1 and the soft magnetic material 101a may be disposed on the spiral coil 200 via an insulator.

[0026]

As described above, according to the present invention, in an inductor having a structure in which a spiral coil formed on a substrate is sandwiched by an amorphous magnetic material having a high magnetic permeability and a large saturation magnetic flux density, the center of the spiral coil is provided. Part, or a hole in the substrate at the position corresponding to both the central part and the side part, and by arranging another soft magnetic material here, the void part in the magnetic path can be reduced, and it is thin and High inductance can be obtained.
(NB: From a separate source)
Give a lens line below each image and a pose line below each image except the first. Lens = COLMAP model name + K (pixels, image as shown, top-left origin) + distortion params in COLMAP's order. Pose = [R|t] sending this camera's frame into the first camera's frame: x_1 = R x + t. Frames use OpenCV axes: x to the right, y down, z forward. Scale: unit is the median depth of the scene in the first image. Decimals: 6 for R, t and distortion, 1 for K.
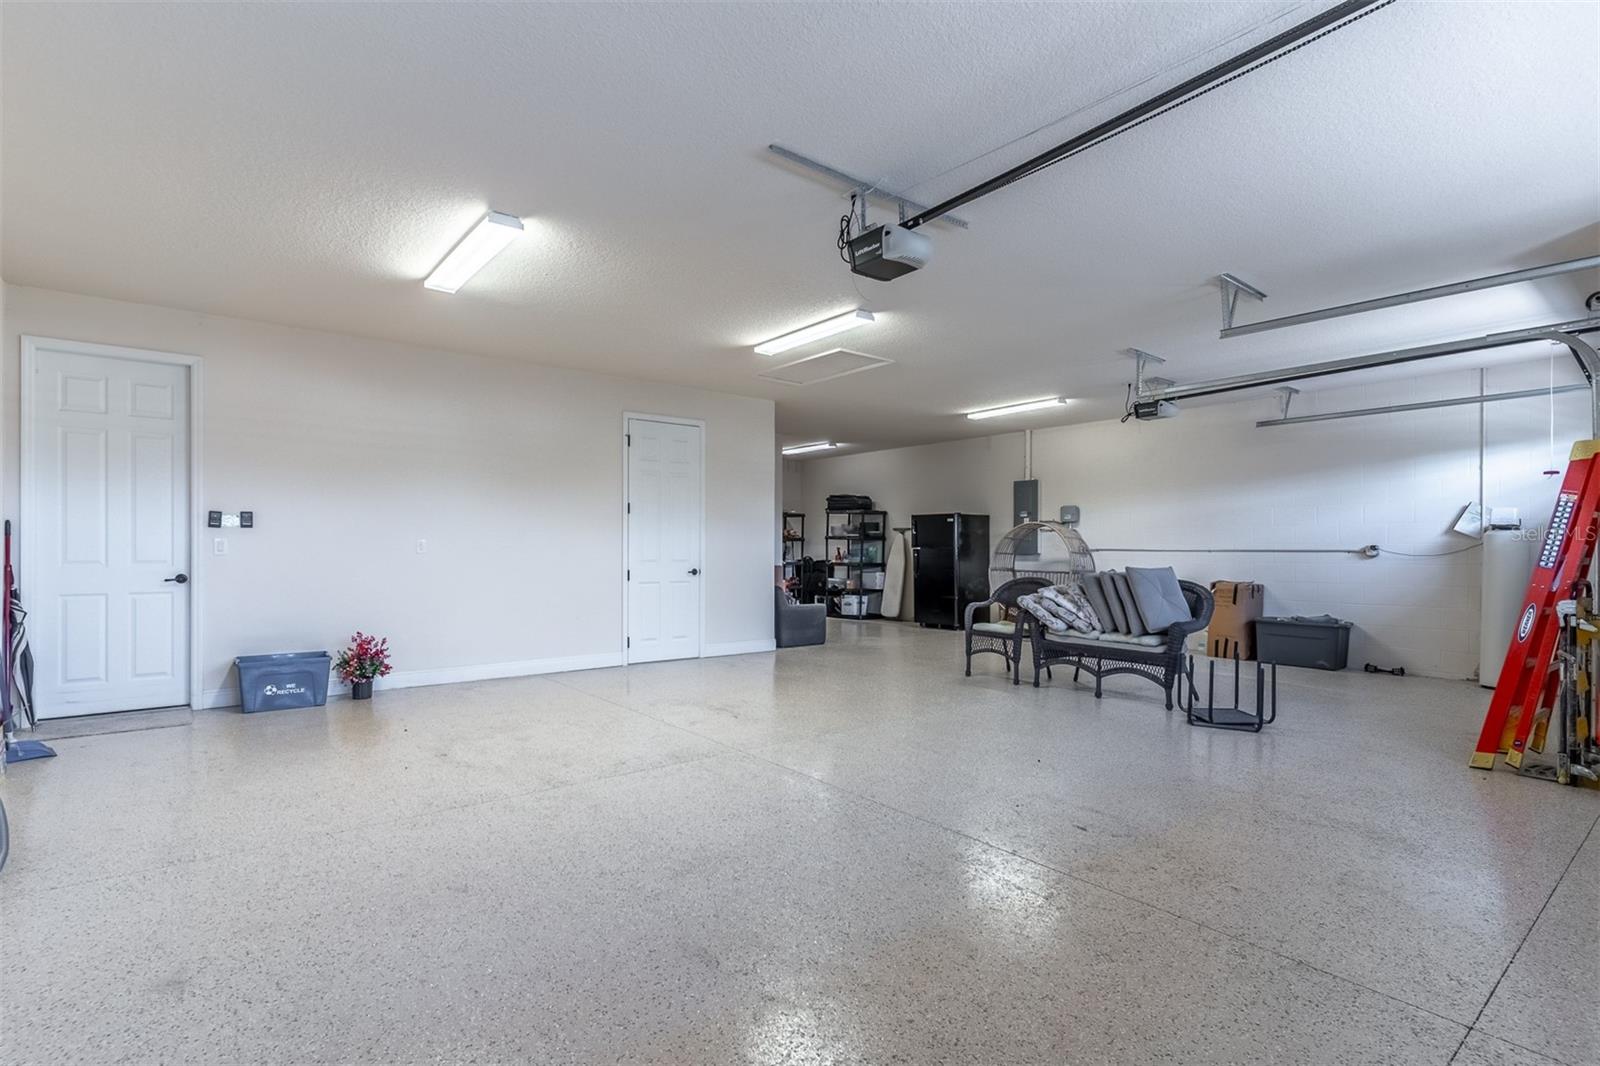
lens RADIAL K [[772.4, 0, 801.3], [0, 772.4, 538.1], [0, 0, 1]] dist [0.000188, -0.000034]
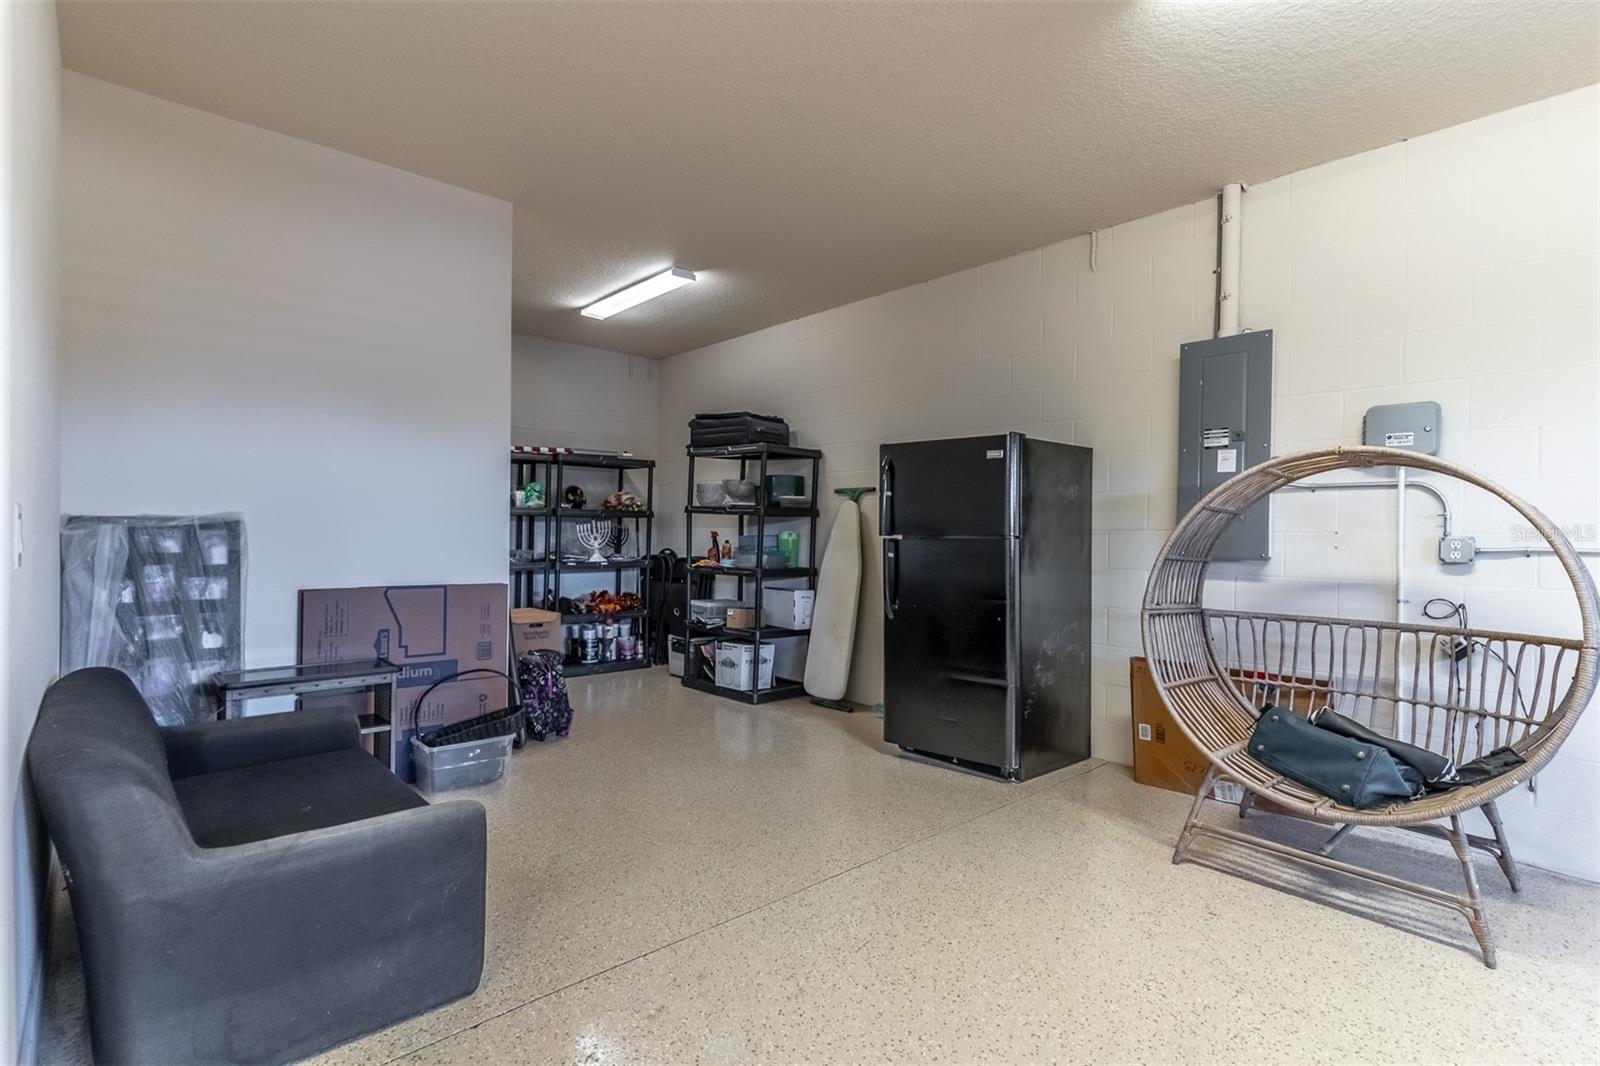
lens RADIAL K [[772.4, 0, 799.1], [0, 772.4, 532.4], [0, 0, 1]] dist [0.000188, -0.000034]
pose [[0.998538, 0.010714, 0.052980, 0.075859], [-0.011511, 0.999825, 0.014761, 0.005463], [-0.052812, -0.015350, 0.998486, 0.566056]]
[Brief description of the drawings]

FIG. 1 is a sectional view showing a sectional shape of an inductor device according to a first embodiment of the present invention.

FIG. 2 is a plan view showing a planar shape of the inductor device according to the first embodiment of the present invention.

FIG. 3 is a sectional view showing a sectional shape of an inductor device according to a second embodiment of the present invention.

FIG. 4 is a plan view showing a planar shape of an inductor device according to a second embodiment of the present invention.

FIG. 5 is a sectional view showing a sectional shape of a conventional inductor device using an amorphous ribbon.

FIG. 6 is a plan view showing a planar shape of a conventional inductor device using an amorphous ribbon.

FIG. 7 is a sectional view showing a sectional shape of a conventional inductor device using an E-shaped core.

FIG. 8 is a plan view showing a planar shape of a conventional inductor device using an E-shaped core.

[Explanation of symbols]

 DESCRIPTION OF SYMBOLS 11 ... Printed wiring board 100 ... Soft magnetic material 101a ... Soft magnetic material 101b ... Soft magnetic material 103 ... Soft magnetic material 104 ... Soft magnetic material 200 ... Spiral coil

──────────────────────────────────────────────────の Continued on the front page (51) Int.Cl. ⁶ Identification code FI H01F 37/00 H01F 27/24 C J

Claims (8)

[Claims] 1. A printed circuit board, and a spiral coil formed on the printed circuit board and having a spiral pattern, wherein the spiral coil is disposed on a front surface and a back surface of the substrate. An inductor device having a structure sandwiched by a body, wherein a through-hole is provided at a position corresponding to a central portion of the spiral coil on the substrate, and a second soft magnetic body is arranged in the through-hole. apparatus. 2. The inductor device according to claim 1, wherein the first soft magnetic material is made of an amorphous magnetic material. 3. The inductor device according to claim 1, wherein the second soft magnetic material is made of an amorphous magnetic material, or a ferrite or dust-based material. 4. A method according to claim 1, wherein a second through hole is provided on the substrate at a position corresponding to a side portion of the spiral coil, and a third soft magnetic body is disposed in the second through hole. The inductor device according to claim 1. 5. The inductor device according to claim 4, wherein a dust-based material is used as the second and third soft magnetic materials or one of the soft magnetic materials. 6. The device according to claim 1, wherein the first magnetic body has a size at least larger than a pattern of the spiral coil so as to cover the entire spiral coil.
Item 20. 7. A printed wiring board; a spiral coil formed on the printed wiring board, the spiral coil having a spiral pattern; and a through-hole provided at a position corresponding to a center of the spiral coil on the substrate. A first soft magnetic body disposed; and second and third flat soft magnetic bodies disposed so as to sandwich the entire spiral coil from the front and back surfaces of the substrate. Inductor device. 8. A method according to claim 1, wherein a second through hole is provided on the substrate at a position corresponding to a side portion of the spiral coil, and a fourth soft magnetic material is arranged in the second through hole. The inductor device according to claim 7.